[[ SOURCE DOCUMENT open ]]
Compared to the blatant, even in-your-face and sometimes out-sized designs of the post-modern period (many of which we now revere), our best newer buildings are muted and even rather subtle. They’re certainly not “out of scale” or sheathed in glass in a way that should depress a person.

As for “confusion of solid and void,” I am at a loss. Does the writer refer to the tops of One South Dearborn or 515 North State (the former AMA Building) or to the Apple Store near the river?

Whatever the case, I find these odiferous comparisons of earlier buildings with those of the present to be both unproductive and precious. The architects of the past designed and built edifices that used available materials in innovative and eye-catching ways. There are very good reasons architects and developers designed differently after 1950; they did not use, for the most part, stone or terra cotta other than as a reference to the past. They built larger in smaller spaces not only because they could, but because the market demanded it. Did some styles – mid-century modernism, for example – ultimately bore people to tears? Indeed. But we are fortunate that we have many new, innovative buildings to admire and talk about.
[[ SOURCE DOCUMENT closed ]]
[[ ENTRIES PROVIDED open ]]
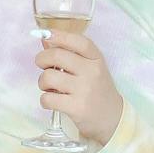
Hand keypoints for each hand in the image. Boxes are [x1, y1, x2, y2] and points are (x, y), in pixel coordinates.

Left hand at [37, 23, 122, 146]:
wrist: (112, 118)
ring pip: (48, 77)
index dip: (59, 35)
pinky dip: (45, 100)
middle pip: (56, 55)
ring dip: (42, 82)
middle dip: (41, 59)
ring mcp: (84, 90)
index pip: (78, 41)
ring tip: (50, 87)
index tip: (46, 34)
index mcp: (96, 59)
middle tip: (43, 66)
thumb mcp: (90, 68)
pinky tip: (53, 101)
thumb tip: (45, 39)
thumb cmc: (96, 90)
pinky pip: (47, 98)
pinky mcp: (76, 108)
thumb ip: (69, 54)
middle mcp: (92, 72)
[[ ENTRIES PROVIDED closed ]]
[TASK SET]:
[1] Answer each question from the architecture commentary.
(a) What earlier name does the architecture commentary give for 515 North State?
(b) Which materials did architects mostly avoid after 1950, other than as a reference to the past?
(c) Which style is offered as an example of one that ultimately bored people to tears?
[2] Summarize the architecture commentary in two sentences.
[3] Decide whether each statement agrees with the architecture commentary. Answer yes or no, and quote the words that decide it.
(a) The writer describes the newer buildings as out of scale.
(b) Builders after 1950 built larger partly because of market demand.
(c) The writer understands the phrase "confusion of solid and void."
None of the data above has any role in this exercise.

[EXERCISE SOLUTIONS]:
[1]
(a) The AMA Building.
(b) Stone and terra cotta.
(c) Mid-century modernism.

[2] The writer argues that the best newer buildings are muted and rather subtle compared with post-modern designs, and calls comparisons of earlier buildings with present ones unproductive and precious. Architects and developers had very good reasons to design differently after 1950, building larger in smaller spaces because the market demanded it, and the writer holds that many new, innovative buildings deserve admiration.

[3]
(a) No: "They’re certainly not “out of scale”"
(b) Yes: "because the market demanded it"
(c) No: "I am at a loss"